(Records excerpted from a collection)
════════

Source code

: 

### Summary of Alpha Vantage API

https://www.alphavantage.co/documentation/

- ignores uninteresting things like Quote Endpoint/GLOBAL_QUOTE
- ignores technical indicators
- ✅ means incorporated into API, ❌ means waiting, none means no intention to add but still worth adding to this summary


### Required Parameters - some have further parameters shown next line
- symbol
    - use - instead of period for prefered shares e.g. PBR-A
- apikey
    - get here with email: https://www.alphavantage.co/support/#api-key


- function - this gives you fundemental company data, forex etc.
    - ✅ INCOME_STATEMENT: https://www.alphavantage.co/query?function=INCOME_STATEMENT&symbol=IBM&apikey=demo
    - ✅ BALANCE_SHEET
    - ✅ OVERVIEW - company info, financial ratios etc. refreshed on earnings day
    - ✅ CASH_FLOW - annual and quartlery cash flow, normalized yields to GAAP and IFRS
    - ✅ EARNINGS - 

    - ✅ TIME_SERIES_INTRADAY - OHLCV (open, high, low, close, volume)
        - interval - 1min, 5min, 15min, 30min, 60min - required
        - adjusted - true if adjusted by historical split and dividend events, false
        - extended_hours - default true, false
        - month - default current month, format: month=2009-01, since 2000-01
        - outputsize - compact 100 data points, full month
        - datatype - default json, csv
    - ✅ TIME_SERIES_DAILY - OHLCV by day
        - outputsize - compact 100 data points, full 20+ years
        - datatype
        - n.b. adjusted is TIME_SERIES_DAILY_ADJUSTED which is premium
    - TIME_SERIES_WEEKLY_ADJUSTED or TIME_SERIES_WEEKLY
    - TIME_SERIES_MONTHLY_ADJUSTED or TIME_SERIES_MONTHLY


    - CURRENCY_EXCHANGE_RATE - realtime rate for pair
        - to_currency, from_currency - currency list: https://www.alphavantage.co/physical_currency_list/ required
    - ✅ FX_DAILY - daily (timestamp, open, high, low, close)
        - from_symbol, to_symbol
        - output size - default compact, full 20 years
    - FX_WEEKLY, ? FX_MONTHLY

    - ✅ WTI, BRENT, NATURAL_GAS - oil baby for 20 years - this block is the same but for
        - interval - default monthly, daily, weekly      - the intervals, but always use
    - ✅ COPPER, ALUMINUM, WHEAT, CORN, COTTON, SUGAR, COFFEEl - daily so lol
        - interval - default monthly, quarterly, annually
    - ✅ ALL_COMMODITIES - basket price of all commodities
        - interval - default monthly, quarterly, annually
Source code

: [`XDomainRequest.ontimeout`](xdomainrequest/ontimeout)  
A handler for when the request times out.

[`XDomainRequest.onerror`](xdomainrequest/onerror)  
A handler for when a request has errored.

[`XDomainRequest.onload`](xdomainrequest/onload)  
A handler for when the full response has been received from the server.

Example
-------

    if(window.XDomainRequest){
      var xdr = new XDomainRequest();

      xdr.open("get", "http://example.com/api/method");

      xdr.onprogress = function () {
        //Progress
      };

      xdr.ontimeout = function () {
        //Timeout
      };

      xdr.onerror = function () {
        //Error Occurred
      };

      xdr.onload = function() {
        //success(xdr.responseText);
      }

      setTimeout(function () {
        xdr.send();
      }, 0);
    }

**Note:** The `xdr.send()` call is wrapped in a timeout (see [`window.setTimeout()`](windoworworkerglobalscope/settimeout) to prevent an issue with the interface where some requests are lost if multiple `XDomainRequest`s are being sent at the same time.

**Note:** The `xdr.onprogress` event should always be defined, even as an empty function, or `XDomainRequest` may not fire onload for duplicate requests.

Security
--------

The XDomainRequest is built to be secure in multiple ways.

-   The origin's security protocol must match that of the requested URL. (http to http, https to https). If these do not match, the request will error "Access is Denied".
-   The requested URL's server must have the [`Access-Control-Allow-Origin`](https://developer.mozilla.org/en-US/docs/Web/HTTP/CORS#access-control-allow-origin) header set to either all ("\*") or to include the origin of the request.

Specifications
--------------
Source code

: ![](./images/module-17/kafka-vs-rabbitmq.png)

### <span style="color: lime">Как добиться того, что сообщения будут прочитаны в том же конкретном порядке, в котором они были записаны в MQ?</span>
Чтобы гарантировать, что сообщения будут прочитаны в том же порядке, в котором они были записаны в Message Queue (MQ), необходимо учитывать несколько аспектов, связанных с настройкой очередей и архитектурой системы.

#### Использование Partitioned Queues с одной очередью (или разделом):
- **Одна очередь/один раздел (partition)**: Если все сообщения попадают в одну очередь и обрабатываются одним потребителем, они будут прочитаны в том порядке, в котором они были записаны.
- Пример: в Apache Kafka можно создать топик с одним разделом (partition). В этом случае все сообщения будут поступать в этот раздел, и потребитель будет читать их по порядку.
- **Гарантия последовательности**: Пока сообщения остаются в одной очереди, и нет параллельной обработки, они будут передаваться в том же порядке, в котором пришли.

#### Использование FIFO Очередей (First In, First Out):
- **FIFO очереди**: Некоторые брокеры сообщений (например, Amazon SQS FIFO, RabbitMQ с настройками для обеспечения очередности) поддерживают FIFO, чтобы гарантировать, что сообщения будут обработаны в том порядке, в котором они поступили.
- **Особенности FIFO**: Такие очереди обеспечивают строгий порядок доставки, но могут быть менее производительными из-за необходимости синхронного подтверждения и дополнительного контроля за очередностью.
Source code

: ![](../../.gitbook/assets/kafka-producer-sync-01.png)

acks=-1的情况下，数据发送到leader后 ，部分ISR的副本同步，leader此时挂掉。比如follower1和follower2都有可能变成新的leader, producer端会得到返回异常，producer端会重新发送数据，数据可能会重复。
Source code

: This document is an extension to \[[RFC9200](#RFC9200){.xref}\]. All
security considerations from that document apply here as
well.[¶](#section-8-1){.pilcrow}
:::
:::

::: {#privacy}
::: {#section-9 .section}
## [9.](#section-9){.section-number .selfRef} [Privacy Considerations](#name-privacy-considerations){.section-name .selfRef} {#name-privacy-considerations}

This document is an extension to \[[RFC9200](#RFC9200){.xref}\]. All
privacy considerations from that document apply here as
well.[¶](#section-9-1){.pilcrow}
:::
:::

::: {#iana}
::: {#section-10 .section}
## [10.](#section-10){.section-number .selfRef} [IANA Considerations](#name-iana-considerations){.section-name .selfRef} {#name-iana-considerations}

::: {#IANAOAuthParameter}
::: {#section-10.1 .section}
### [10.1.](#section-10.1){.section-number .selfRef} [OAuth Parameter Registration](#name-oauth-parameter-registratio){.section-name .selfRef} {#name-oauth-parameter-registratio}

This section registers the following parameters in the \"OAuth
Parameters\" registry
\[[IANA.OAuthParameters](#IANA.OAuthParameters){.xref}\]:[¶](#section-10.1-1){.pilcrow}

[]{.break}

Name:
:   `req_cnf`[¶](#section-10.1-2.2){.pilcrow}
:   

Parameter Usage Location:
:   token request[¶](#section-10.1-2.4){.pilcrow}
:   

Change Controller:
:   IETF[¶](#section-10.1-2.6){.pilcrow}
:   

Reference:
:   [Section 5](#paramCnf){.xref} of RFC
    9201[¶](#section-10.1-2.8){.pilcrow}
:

════════

§ **Work item**:
Write out exactly the lines above between the line with "A handler for when the full" and the line with "The origin's security", inclusive, and nothing beyond them.

§ **Response to the task**:
A handler for when the full response has been received from the server.

Example
-------

    if(window.XDomainRequest){
      var xdr = new XDomainRequest();

      xdr.open("get", "http://example.com/api/method");

      xdr.onprogress = function () {
        //Progress
      };

      xdr.ontimeout = function () {
        //Timeout
      };

      xdr.onerror = function () {
        //Error Occurred
      };

      xdr.onload = function() {
        //success(xdr.responseText);
      }

      setTimeout(function () {
        xdr.send();
      }, 0);
    }

**Note:** The `xdr.send()` call is wrapped in a timeout (see [`window.setTimeout()`](windoworworkerglobalscope/settimeout) to prevent an issue with the interface where some requests are lost if multiple `XDomainRequest`s are being sent at the same time.

**Note:** The `xdr.onprogress` event should always be defined, even as an empty function, or `XDomainRequest` may not fire onload for duplicate requests.

Security
--------

The XDomainRequest is built to be secure in multiple ways.

-   The origin's security protocol must match that of the requested URL. (http to http, https to https). If these do not match, the request will error "Access is Denied".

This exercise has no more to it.